── DATA PROVIDED

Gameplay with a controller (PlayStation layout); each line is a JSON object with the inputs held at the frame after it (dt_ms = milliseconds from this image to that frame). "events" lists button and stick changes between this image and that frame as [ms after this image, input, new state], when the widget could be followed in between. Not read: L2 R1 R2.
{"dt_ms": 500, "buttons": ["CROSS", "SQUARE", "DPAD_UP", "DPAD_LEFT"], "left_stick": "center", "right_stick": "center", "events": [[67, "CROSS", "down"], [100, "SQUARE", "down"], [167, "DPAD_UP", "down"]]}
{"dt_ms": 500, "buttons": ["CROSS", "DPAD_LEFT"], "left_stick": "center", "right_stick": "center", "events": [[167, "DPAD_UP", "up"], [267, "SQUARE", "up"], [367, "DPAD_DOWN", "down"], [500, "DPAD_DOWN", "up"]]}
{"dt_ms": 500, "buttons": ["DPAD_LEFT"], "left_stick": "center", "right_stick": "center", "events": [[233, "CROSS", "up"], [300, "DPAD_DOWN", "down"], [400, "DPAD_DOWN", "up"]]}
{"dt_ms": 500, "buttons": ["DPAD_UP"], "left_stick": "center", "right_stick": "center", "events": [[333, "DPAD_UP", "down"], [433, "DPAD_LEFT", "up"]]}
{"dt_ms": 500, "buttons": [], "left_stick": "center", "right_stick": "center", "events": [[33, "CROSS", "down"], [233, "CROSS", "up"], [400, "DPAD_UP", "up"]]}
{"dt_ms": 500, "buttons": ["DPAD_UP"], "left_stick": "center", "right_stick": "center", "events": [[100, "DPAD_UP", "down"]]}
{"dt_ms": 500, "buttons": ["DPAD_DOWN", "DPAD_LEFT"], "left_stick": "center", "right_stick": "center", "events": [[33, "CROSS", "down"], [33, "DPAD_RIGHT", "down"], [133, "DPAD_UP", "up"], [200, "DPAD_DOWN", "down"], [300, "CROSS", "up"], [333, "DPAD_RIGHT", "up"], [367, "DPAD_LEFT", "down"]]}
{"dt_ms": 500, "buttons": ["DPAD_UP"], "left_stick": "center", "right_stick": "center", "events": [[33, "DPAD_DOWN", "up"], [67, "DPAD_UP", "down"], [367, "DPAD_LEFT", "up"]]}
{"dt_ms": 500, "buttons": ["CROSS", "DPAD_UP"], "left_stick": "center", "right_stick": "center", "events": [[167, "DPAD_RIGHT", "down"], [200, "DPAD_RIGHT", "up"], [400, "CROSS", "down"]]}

────

• WORK ORDER
For the string "SQUARE", go through the entries above and copy each line where it occurs.

• REPLY TO THE EXERCISE
{"dt_ms": 500, "buttons": ["CROSS", "SQUARE", "DPAD_UP", "DPAD_LEFT"], "left_stick": "center", "right_stick": "center", "events": [[67, "CROSS", "down"], [100, "SQUARE", "down"], [167, "DPAD_UP", "down"]]}
{"dt_ms": 500, "buttons": ["CROSS", "DPAD_LEFT"], "left_stick": "center", "right_stick": "center", "events": [[167, "DPAD_UP", "up"], [267, "SQUARE", "up"], [367, "DPAD_DOWN", "down"], [500, "DPAD_DOWN", "up"]]}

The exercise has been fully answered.